RBI decides to hold rates again, but in no hurry to declare victory in war on inflation

RBI decision is much like the moves made by a marathon runner, who slows down as slowly as possible to avoid fallouts.
(Express Illustrations | Amit Bandre)
(Express Illustrations | Amit Bandre)

On Thursday, the central bank's Monetary Policy Committee (MPC) unanimously agreed to extend the pause on the ongoing rate hike cycle. The benchmark repo rate stands at 6.5%, standing deposit facility at 6.25%, marginal standing facility and bank rate 6.75%, even as headline inflation touched a 18-month low of 4.7% in April.

But unlike April policy, where Governor Shaktikanta Das repeatedly stressed about 'pause, not pivot,' Thursday's initial policy statement had no such explicit mention. In contrast, and reading between the lines, one may notice Das dropping the biggest hint regarding the end of the tightening cycle in his closing remarks: It's always the last leg of the journey that's most difficult.

That said, the central bank isn't in a hurry to declare victory over the inflation war, just because retail inflation fell within the upper tolerance band in April and is expected to remain obedient at 4.6% in Q1. In fact, Das emphasized that though price pressures were cooling down, the overall headline number remains high at 5.1% throughout FY24. This is, however, marginally lower than its previous estimate of 5.2%.
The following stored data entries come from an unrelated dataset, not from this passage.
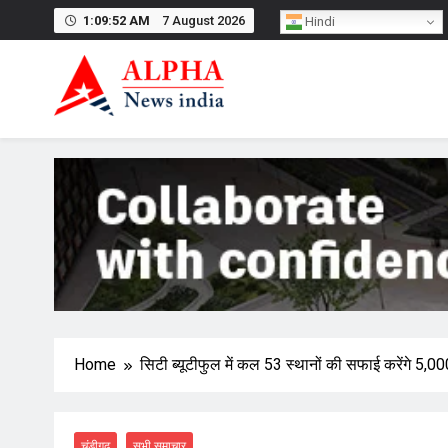
Skip
1:09:53 AM
7 August 2026
Hindi
to
content
Home
सिटी ब्यूटीफुल में कल 53 स्थानों की सफाई करेंगे 5,0
चंडीगढ़
सभी समाचार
Markets were no longer anticipating a rate hike given the certainty to pause, but expectations were high regarding a shift in policy stance. But the MPC in a 5-1 vote split stuck to the status quo, or with the withdrawal of accommodation stance to remain focused on inflation progressively aligning with the 4% target, while supporting growth.

A shift to neutral policy stance would signal that RBI is done hiking rates and given the geopolitical uncertainties and unknown challenges on the price war front, Thursday's decision is much like the moves made by a marathon runner, who slows down as slowly as possible to avoid fallouts, or in monetary policy parlance, a premature liftoff as witnessed elsewhere recently.  
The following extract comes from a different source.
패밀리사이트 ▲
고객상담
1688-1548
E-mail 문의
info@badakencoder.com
For instance, the Bank of Canada just raised rates to a 22-year high of 4.75% citing inflationary pressures, ending its five-month pause period. Likewise, Australia's central bank, which too paused in April, raised rates both in May and June, with additional warning about further tightening. The US Federal Reserve is expected to end a run of 10 straight rate increases next week while leaving the door open for future rate rises. According to a note by SBI EcoResearch, if 95 economies paused rate hikes, 43 countries continued with the tightening cycle.

In essence, though global food and commodity prices seem to be falling in line, central banks job appears to be far from over. As Das observed, the pace of tightening has slowed, but uncertainty remains on the future trajectory as inflation rules above target in several economies.

While the full fiscal inflation forecasts are moderated to 5.1%, in Q1 it's pegged at 4.6%, Q2 at 5.2%, Q3 at 5.4% and Q4 at 5.2%.  

Meanwhile, RBI's FY24 GDP estimate of 6.5% comes in a unique backdrop. While official statistics showed FY23 real GDP growth rate at 7.2% leaving a cheery start for FY24, the World Bank lowered India's growth projections to 6.3% this fiscal from 6.6% projected earlier.

Weak external demand, geo-economic fragmentation, and protracted geopolitical tensions, however, pose risks to the outlook.